A pen-and-ink cartoon labeled 'Economical Use of Transportation?' showing a straining horse being forced to tow a broken-down motor truck, while a frustrated soldier looks back over his shoulder from the saddle. The image satirizes the unreliability of motor vehicles by suggesting horses end up doing the trucks' work anyway.

Focusing on the drawbacks of motor vehicle breakdowns, the author looks back with nostalgia on animal-drawn transport in this 1935 sketch in the Cavalry Journal. Wilfrid M. Blundt, “Economical Use of Transportation?”Cavalry Journal (Jan–Feb 1935), 15.

○ ○ ○

- List of tasks:
1/ Reproduce verbatim the part of the cartoon description that opens with the words containing "Focusing on the" and closes with "(Jan–Feb 1935), 15.".
2/ From the citation at the end of the cartoon description, list each piece of publication information it gives, such as author and page.

- Extracted information:
○ ○ ○

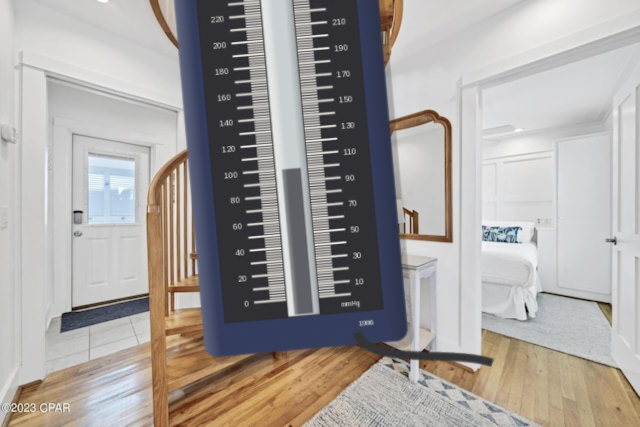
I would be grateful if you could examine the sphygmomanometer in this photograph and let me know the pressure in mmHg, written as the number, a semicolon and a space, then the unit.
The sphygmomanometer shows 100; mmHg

○ ○ ○

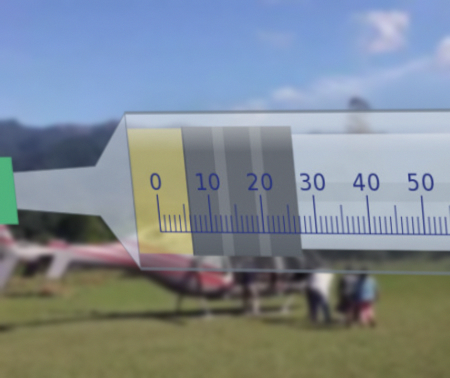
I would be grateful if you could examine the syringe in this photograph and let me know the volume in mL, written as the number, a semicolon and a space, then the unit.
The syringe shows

○ ○ ○

- Results of the tasks:
1/
Focusing on the drawbacks of motor vehicle breakdowns, the author looks back with nostalgia on animal-drawn transport in this 1935 sketch in the Cavalry Journal. Wilfrid M. Blundt, “Economical Use of Transportation?”Cavalry Journal (Jan–Feb 1935), 15.

2/
- Author: Wilfrid M. Blundt
- Title: "Economical Use of Transportation?"
- Journal: Cavalry Journal
- Issue: Jan–Feb 1935
- Page: 15